We know, we know, technically speaking, we all should be leaving our blemishes well alone. But we know most of you won’t, which is why we want you to know how to pop a spot without inflicting too much damage.
There are a number of reasons why a spot may have taken up residency on your face. Fluctuating hormones, stress, poor diet, inefficient cleansing and using the wrong skincare are all common culprits. Prevention is always better than cure, so making sure you are eating well, getting enough sleep and cleansing your skin properly will go a long way towards warding off future breakouts. Incorporating blemish-busting actives into your skincare routine is also a smart move.

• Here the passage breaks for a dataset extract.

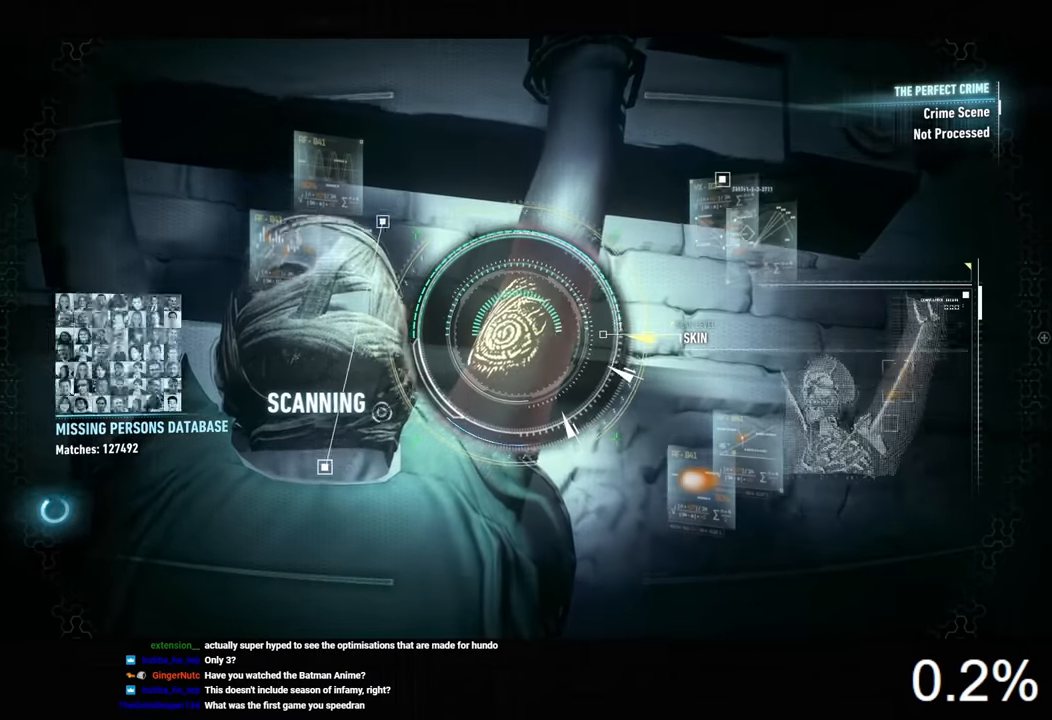
{"keys": ["space"], "mouse": [], "events": []}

Try niacinamide to help with oil flow, retinoids to speed up cell turnover and salicylic acid to give the pores a good clear out.

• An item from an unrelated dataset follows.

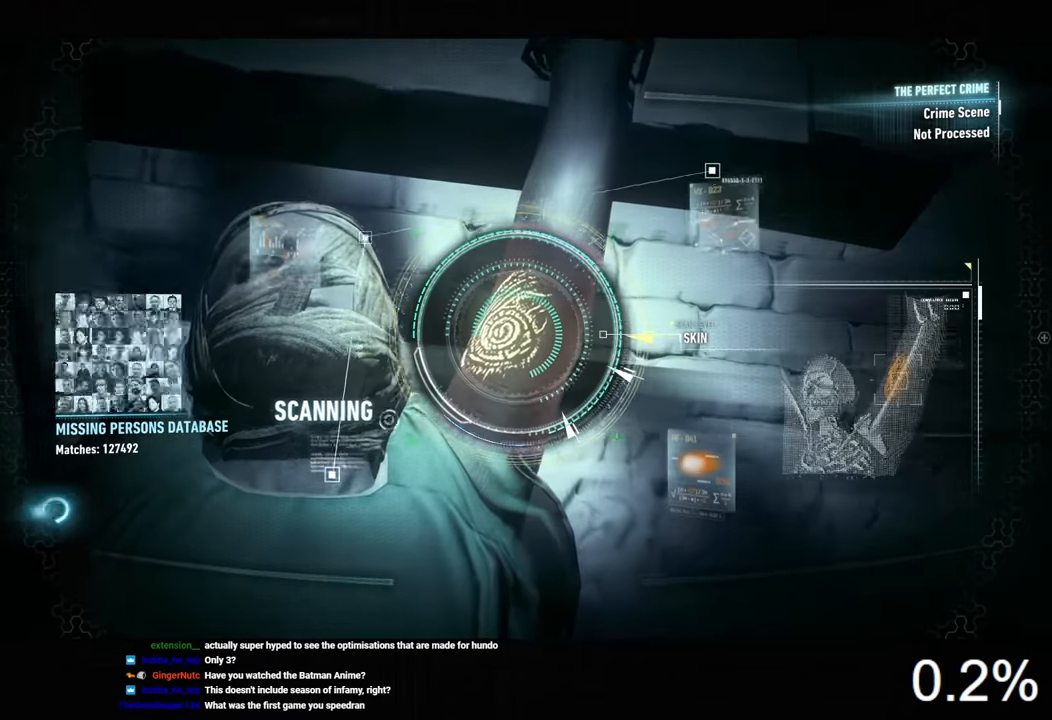
{"keys": ["space"], "mouse": [], "events": []}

Before we dive into the nitty gritty of how to pop a spot, it’s important to know which spots have the potential to be popped, and which should be left well alone. Only ever try to squeeze a spot which has a visible head, as these are closest to the surface. Never pick, probe or attempt to pop a spot which doesn’t have a head. If it’s red, inflamed and sitting angrily under the skin, walk away. Patience is a virtue, and this kind of blemish will either eventually bubble to the surface or resolve itself in time.
Playing with or prodding at a spot that’s not ready to be squeezed, or using the wrong technique, will increase the risk of scarring and post-inflammatory hyperpigmentation (dark marks where the spot once was). If you have broken the skin and created a wound, you’ll have both the temptation to pick at the scab and potential infection to contend with too.

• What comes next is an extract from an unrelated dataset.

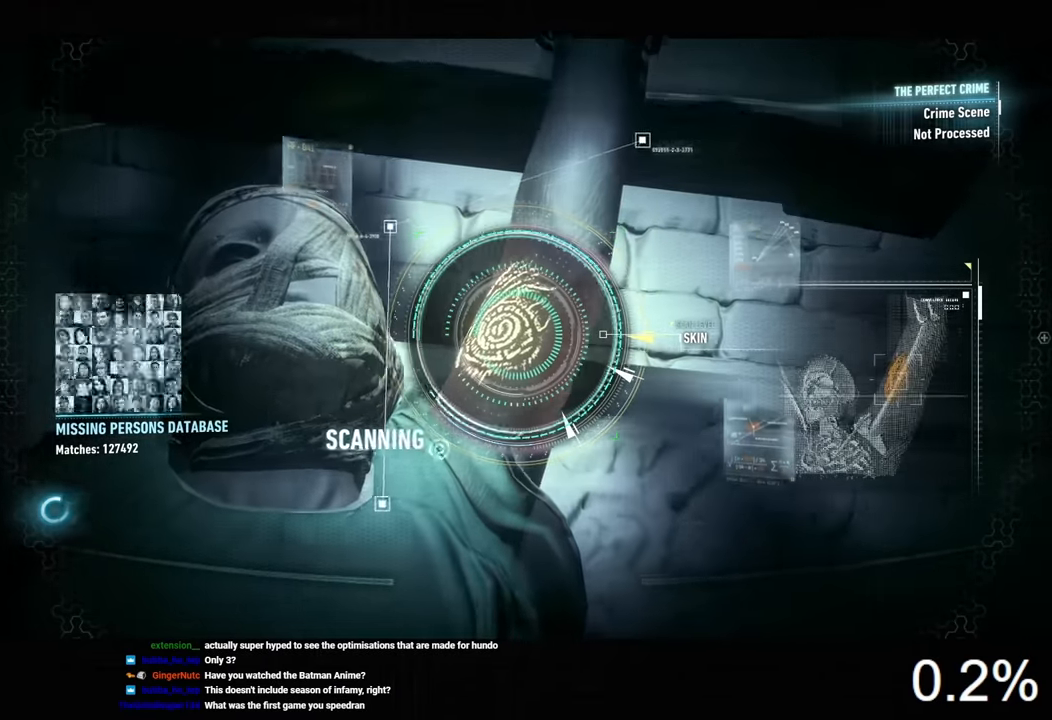
{"keys": ["space"], "mouse": [], "events": []}
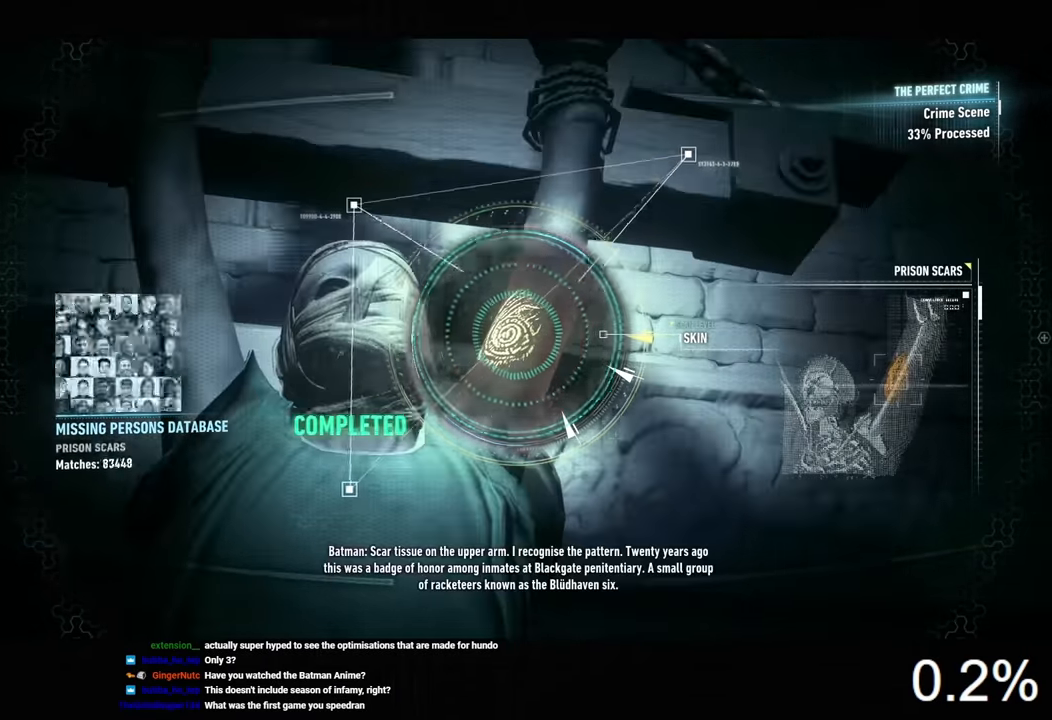
{"keys": [], "mouse": [], "events": [[233, "space", "up"]]}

Here’s your step-by-step guide to how to pop a spot as carefully as possible. Remember, popping a blemish will cause redness, so it’s best to do this in the evening, giving inflammation time to settle overnight.
Before you start, it’s crucial to clean your skin and your hands. That means you’ll need to be in your bathroom, at home – not jabbing at your spot in a dimly lit restaurant bathroom. Working with a clean canvas and hands will reduce the risk of transferring more bacteria into the blemish.
Wrap both of your index fingers in a piece of clean tissue. Or, if you want to be extra gentle, you can use cotton buds in place of your fingers.
Place your index fingers (or cotton buds) on either side of the spot, laying them flat on the skin. Don’t be tempted to use the end of your fingers, as you will inevitably end up using your nails, especially if they’re long.
Carefully squeeze your fingers together, pressing downwards. Applying gentle pressure should be enough to dislodge the gunk inside. If it hurts, stop, and if it bleeds you have gone too far.
If it won’t budge, step away. It’s not a case of if at first you don’t succeed, try, try again – this is your cue that the spot is not ready to be popped. Pushing at and playing with a pimple that’s not ready to pop is more likely to cause inflammation, making the spot appear redder and angrier than it was previously.